---------- Data under study ----------

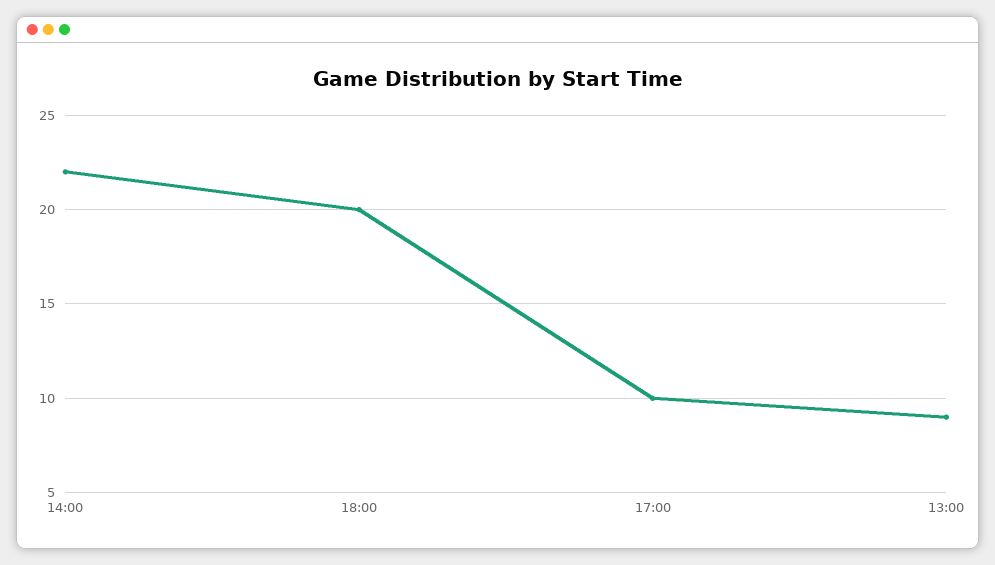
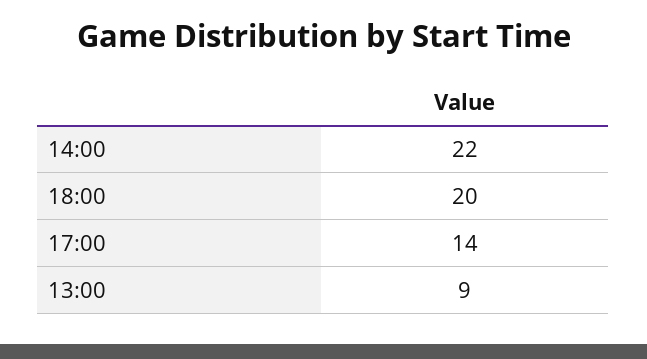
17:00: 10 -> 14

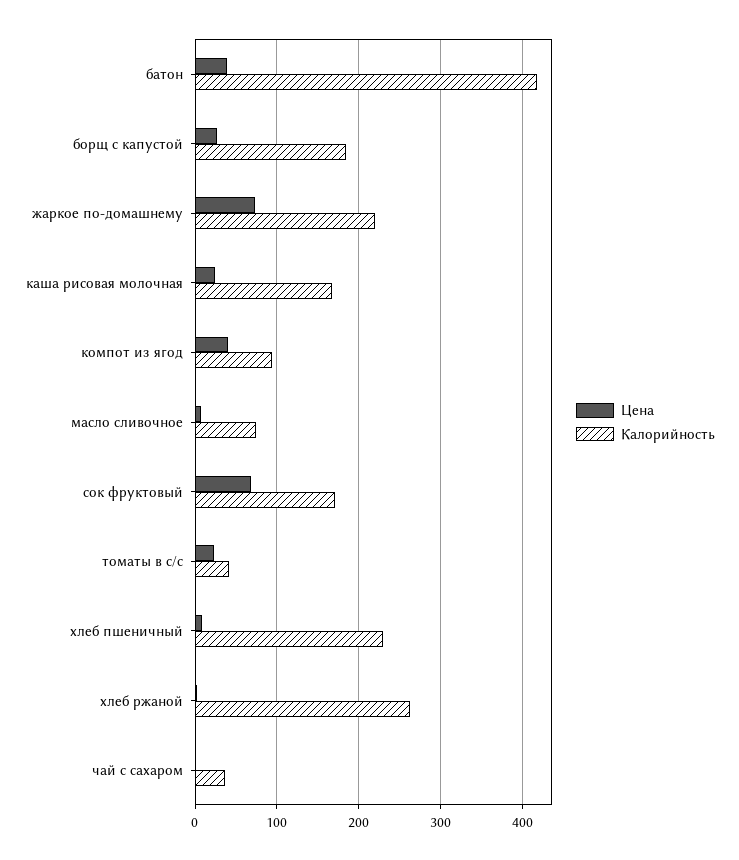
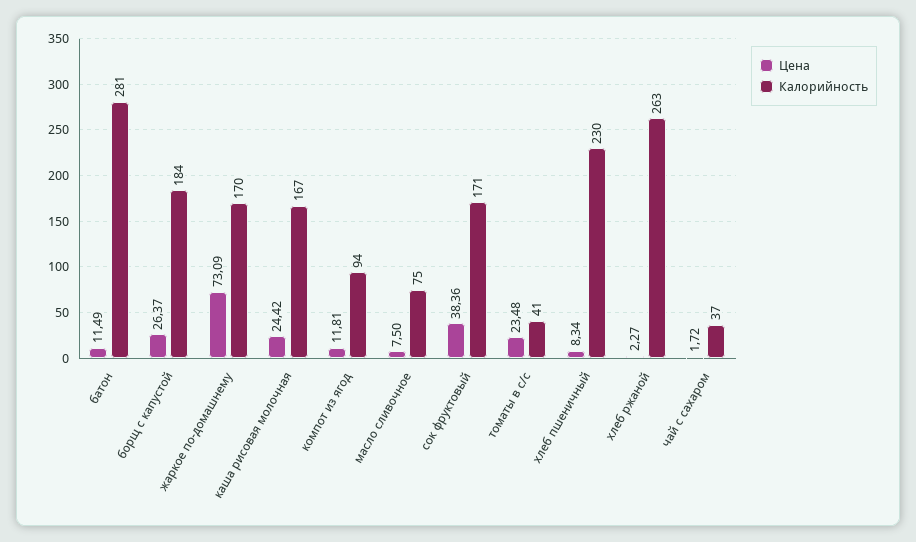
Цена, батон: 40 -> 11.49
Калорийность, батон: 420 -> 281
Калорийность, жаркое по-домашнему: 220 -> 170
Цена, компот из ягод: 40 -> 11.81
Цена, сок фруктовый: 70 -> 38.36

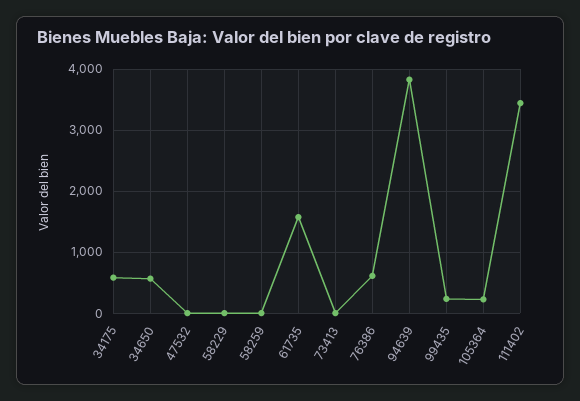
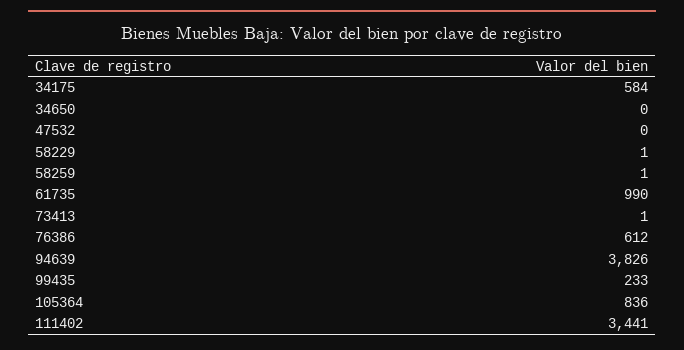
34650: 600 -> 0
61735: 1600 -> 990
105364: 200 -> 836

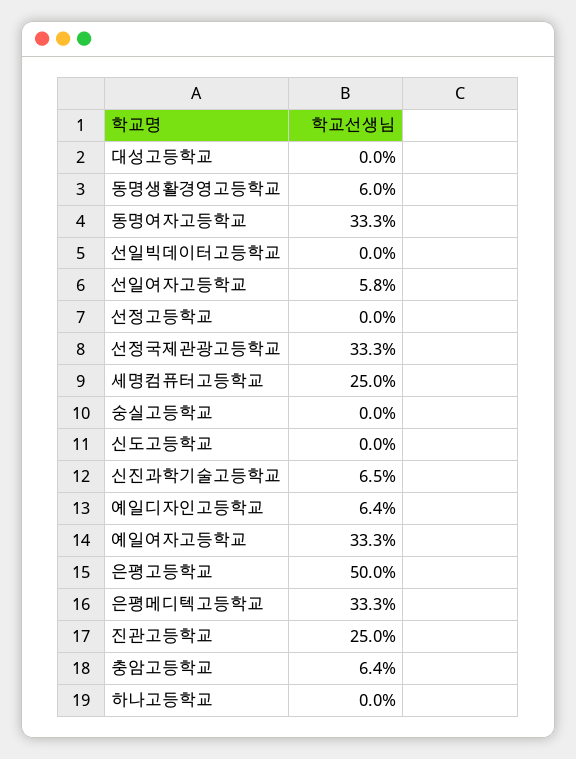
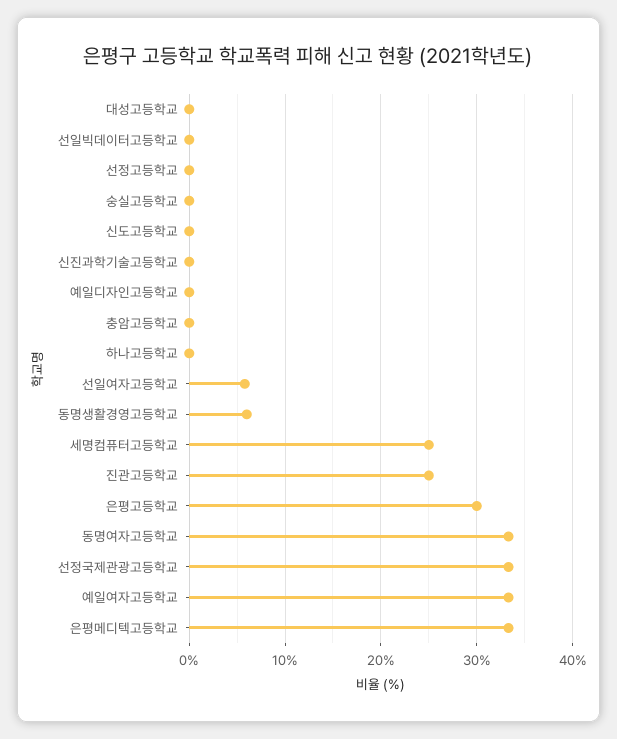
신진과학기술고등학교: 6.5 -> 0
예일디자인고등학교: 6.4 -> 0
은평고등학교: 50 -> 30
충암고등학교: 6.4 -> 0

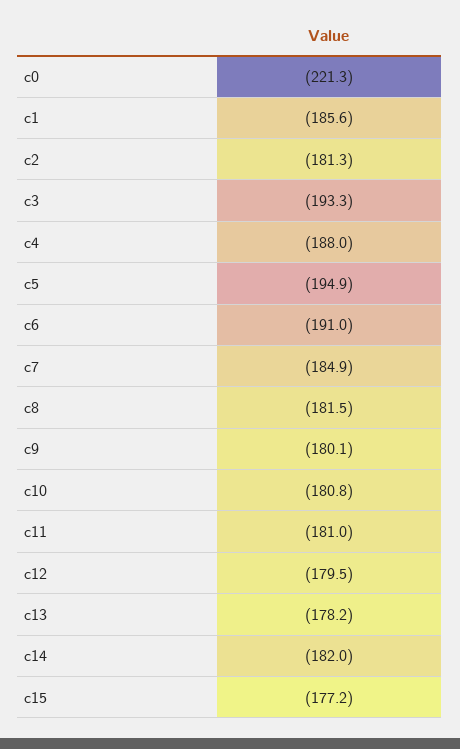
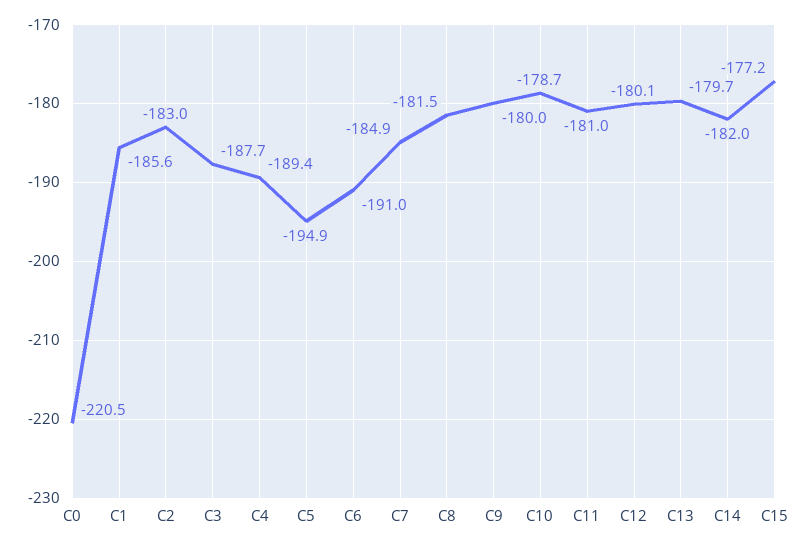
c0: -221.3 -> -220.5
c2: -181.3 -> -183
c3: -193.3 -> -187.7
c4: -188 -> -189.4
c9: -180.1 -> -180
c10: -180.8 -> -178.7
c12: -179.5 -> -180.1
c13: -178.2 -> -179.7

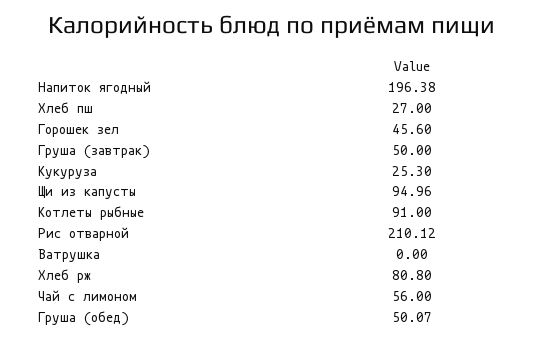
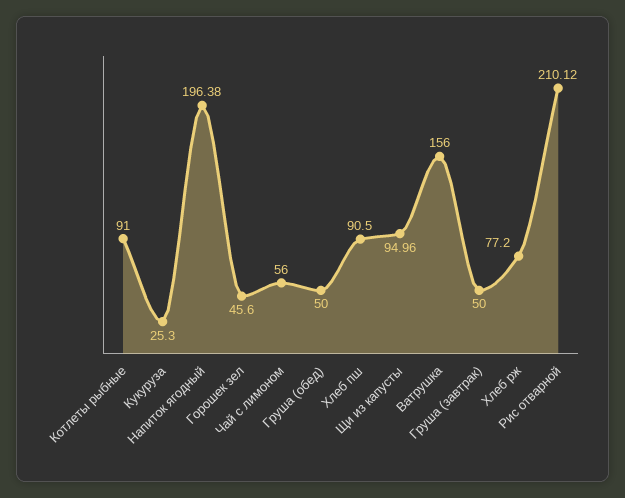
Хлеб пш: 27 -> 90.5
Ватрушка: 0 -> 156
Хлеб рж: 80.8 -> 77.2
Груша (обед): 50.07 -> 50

----------

*Required work:* The pictures in the data should be omitted, and every remaining line set down exactly.

*The completed task:*
17:00: 10 -> 14

Цена, батон: 40 -> 11.49
Калорийность, батон: 420 -> 281
Калорийность, жаркое по-домашнему: 220 -> 170
Цена, компот из ягод: 40 -> 11.81
Цена, сок фруктовый: 70 -> 38.36

34650: 600 -> 0
61735: 1600 -> 990
105364: 200 -> 836

신진과학기술고등학교: 6.5 -> 0
예일디자인고등학교: 6.4 -> 0
은평고등학교: 50 -> 30
충암고등학교: 6.4 -> 0

c0: -221.3 -> -220.5
c2: -181.3 -> -183
c3: -193.3 -> -187.7
c4: -188 -> -189.4
c9: -180.1 -> -180
c10: -180.8 -> -178.7
c12: -179.5 -> -180.1
c13: -178.2 -> -179.7

Хлеб пш: 27 -> 90.5
Ватрушка: 0 -> 156
Хлеб рж: 80.8 -> 77.2
Груша (обед): 50.07 -> 50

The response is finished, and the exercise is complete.